Minister of Cooperatives, Small and Medium Businesses
- In office 23 May 1998 – 20 October 1999
- President: B. J. Habibie
- Preceded by: Subiakto Tjakrawerdaya
- Succeeded by: Zarkasih Nur

Personal details
- Born: 16 February 1943 Pekalongan, Central Java, Dutch East Indies
- Died: 13 August 2016 (aged 73) Lebak Bulus, South Jakarta, Indonesia
- Spouse: Mala Maria Adi Sasono
- Children: Arya Wibisono, Aji Erlangga, Dewi Saraswati, Aditya Krisnamurty and Gita Aryanti
- Alma mater: Teknik Sipil ITB

= Adi Sasono =

Indonesian politician

Adi Sasono (16 February 1943 – 13 August 2016) was an Indonesian politician. He served as the Minister of Cooperatives, Small and Medium Businesses from 1998 to 1999 within the Development Reform Cabinet of President B. J. Habibie.

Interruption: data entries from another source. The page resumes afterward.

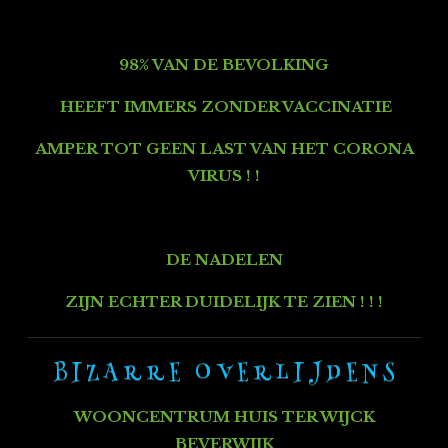
98% VAN DE BEVOLKING
HEEFT IMMERS
ZONDER VACCINATIE
AMPER TOT GEEN LAST VAN HET CORONA
VIRUS ! !
DE NADELEN
ZIJN ECHTER DUIDELIJK TE ZIEN ! ! !
B I Z A R R E O V E R L I J D E N S
WOONCENTRUM HUIS TER WIJCK
BEVERWIJK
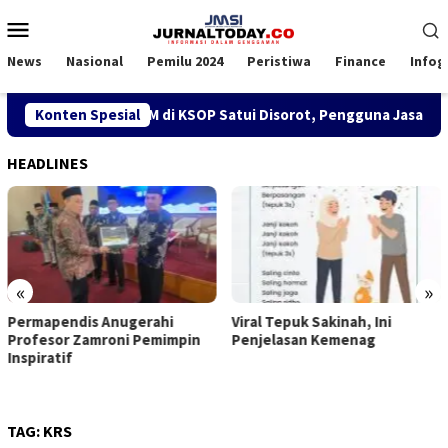
Loncat
Menu
ke
Mobile
konten
News
Nasional
Pemilu 2024
Peristiwa
Finance
Infog
Kebijakan SPK TKBM di KSOP Satui Disorot, Pengguna Jasa Nila
Konten Spesial
HEADLINES
«
»
Permapendis Anugerahi
Viral Tepuk Sakinah, Ini
Profesor Zamroni Pemimpin
Penjelasan Kemenag
Inspiratif
TAG:
KRS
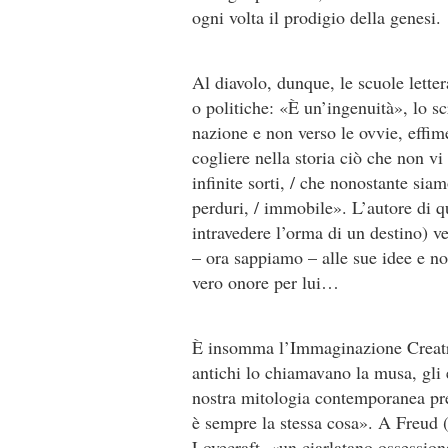
ogni volta il prodigio della genesi.
Al diavolo, dunque, le scuole lettera
o politiche: «È un’ingenuità», lo sc
nazione e non verso le ovvie, effim
cogliere nella storia ciò che non vi 
infini­te sorti, / che nonostante sia
perduri, / immobile». L’autore di qu
intravedere l’orma di un destino) v
– ora sappiamo – alle sue idee e no
vero onore per lui…
È insomma l’Immaginazione Creatri
antichi lo chiamavano la musa, gli 
no­stra mitologia contemporanea p
è sempre la stessa cosa». A Freud 
Lovecraft, «un ciarlatano ossession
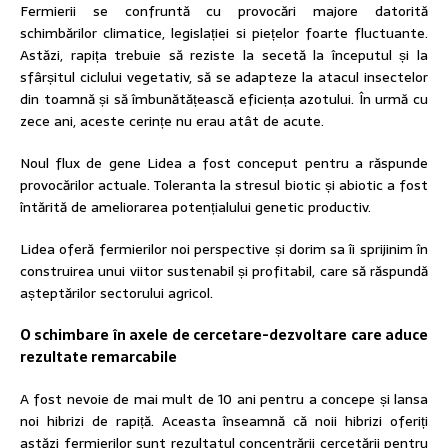
Fermierii se confruntă cu provocări majore datorită
schimbărilor climatice, legislației si piețelor foarte fluctuante.
Astăzi, rapița trebuie să reziste la secetă la începutul și la
sfârșitul ciclului vegetativ, să se adapteze la atacul insectelor
din toamnă și să îmbunătățească eficiența azotului. În urmă cu
zece ani, aceste cerințe nu erau atât de acute.
Noul flux de gene Lidea a fost conceput pentru a răspunde
provocărilor actuale. Toleranta la stresul biotic și abiotic a fost
întărită de ameliorarea potențialului genetic productiv.
Lidea oferă fermierilor noi perspective și dorim sa îi sprijinim în
construirea unui viitor sustenabil și profitabil, care să răspundă
așteptărilor sectorului agricol.
O schimbare în axele de cercetare-dezvoltare care aduce
rezultate remarcabile
A fost nevoie de mai mult de 10 ani pentru a concepe și lansa
noi hibrizi de rapiță. Aceasta înseamnă că noii hibrizi oferiți
astăzi fermierilor sunt rezultatul concentrării cercetării pentru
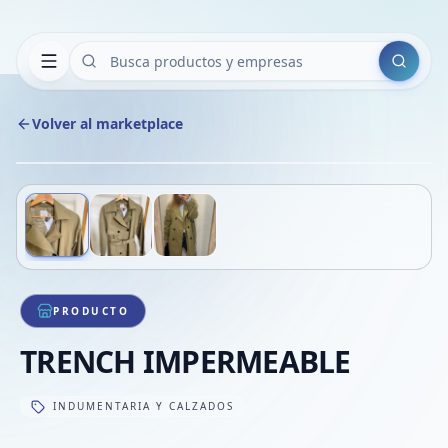
Buscar
Volver al marketplace
Copiar
Compart
Compa
Deslizá para ver más imágenes
1
/
3
VER
Compa
Compa
Compa
PRODUCTO
TRENCH IMPERMEABLE
INDUMENTARIA Y CALZADOS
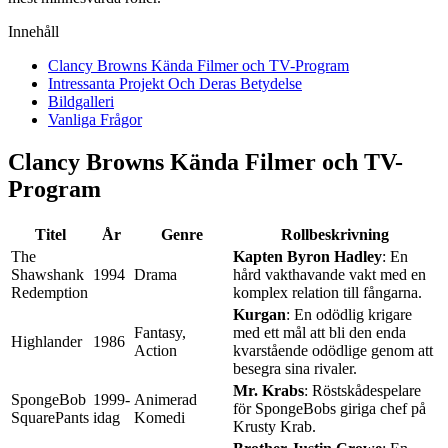
Innehåll
Clancy Browns Kända Filmer och TV-Program
Intressanta Projekt Och Deras Betydelse
Bildgalleri
Vanliga Frågor
Clancy Browns Kända Filmer och TV-
Program
Titel
År
Genre
Rollbeskrivning
The
Kapten Byron Hadley
: En
Shawshank
1994
Drama
hård vakthavande vakt med en
Redemption
komplex relation till fångarna.
Kurgan
: En odödlig krigare
Fantasy,
med ett mål att bli den enda
Highlander
1986
Action
kvarstående odödlige genom att
besegra sina rivaler.
Mr. Krabs
: Röstskådespelare
SpongeBob
1999-
Animerad
för SpongeBobs giriga chef på
SquarePants
idag
Komedi
Krusty Krab.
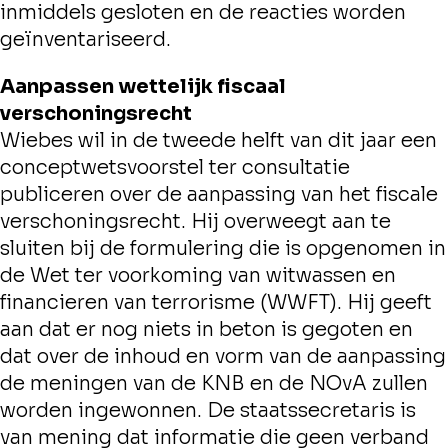
inmiddels gesloten en de reacties worden
geïnventariseerd.
Aanpassen wettelijk fiscaal
verschoningsrecht
Wiebes wil in de tweede helft van dit jaar een
conceptwetsvoorstel ter consultatie
publiceren over de aanpassing van het fiscale
verschoningsrecht. Hij overweegt aan te
sluiten bij de formulering die is opgenomen in
de Wet ter voorkoming van witwassen en
financieren van terrorisme (WWFT). Hij geeft
aan dat er nog niets in beton is gegoten en
dat over de inhoud en vorm van de aanpassing
de meningen van de KNB en de NOvA zullen
worden ingewonnen. De staatssecretaris is
van mening dat informatie die geen verband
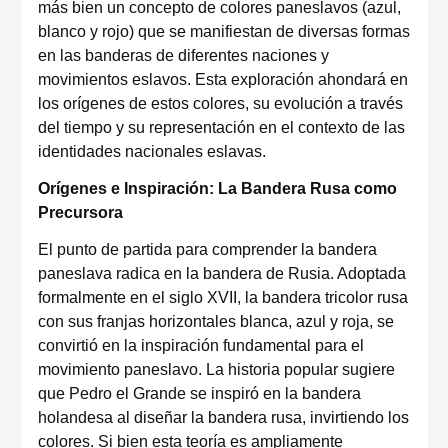
más bien un concepto de colores paneslavos (azul,
blanco y rojo) que se manifiestan de diversas formas
en las banderas de diferentes naciones y
movimientos eslavos. Esta exploración ahondará en
los orígenes de estos colores, su evolución a través
del tiempo y su representación en el contexto de las
identidades nacionales eslavas.
Orígenes e Inspiración: La Bandera Rusa como
Precursora
El punto de partida para comprender la bandera
paneslava radica en la bandera de Rusia. Adoptada
formalmente en el siglo XVII, la bandera tricolor rusa
con sus franjas horizontales blanca, azul y roja, se
convirtió en la inspiración fundamental para el
movimiento paneslavo. La historia popular sugiere
que Pedro el Grande se inspiró en la bandera
holandesa al diseñar la bandera rusa, invirtiendo los
colores. Si bien esta teoría es ampliamente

Adi Sasono was born on 16 February 1943, in Pekalongan, Central Java, in present-day Indonesia. He died at Mayapada Hospital in Lebak Bulus, South Jakarta, at 5:20 p.m. on 13 August 2016, at the age of 73. His death was confirmed by the Ministry of Cooperative and Micro, Small and Medium Enterprises.